What you are asked to do: Return every line below in which "right" appears.

Data supplied:
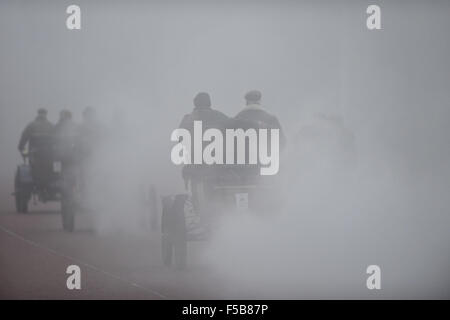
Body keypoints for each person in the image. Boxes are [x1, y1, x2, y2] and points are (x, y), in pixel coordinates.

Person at [17, 108, 55, 195]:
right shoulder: (51, 126)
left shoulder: (31, 125)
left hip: (35, 153)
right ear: (46, 114)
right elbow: (57, 139)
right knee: (50, 167)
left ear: (38, 114)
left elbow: (24, 137)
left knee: (32, 167)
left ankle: (36, 180)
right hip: (49, 154)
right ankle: (48, 180)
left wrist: (21, 147)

Written solution:
right shoulder: (51, 126)
right ear: (46, 114)
right elbow: (57, 139)
right knee: (50, 167)
right hip: (49, 154)
right ankle: (48, 180)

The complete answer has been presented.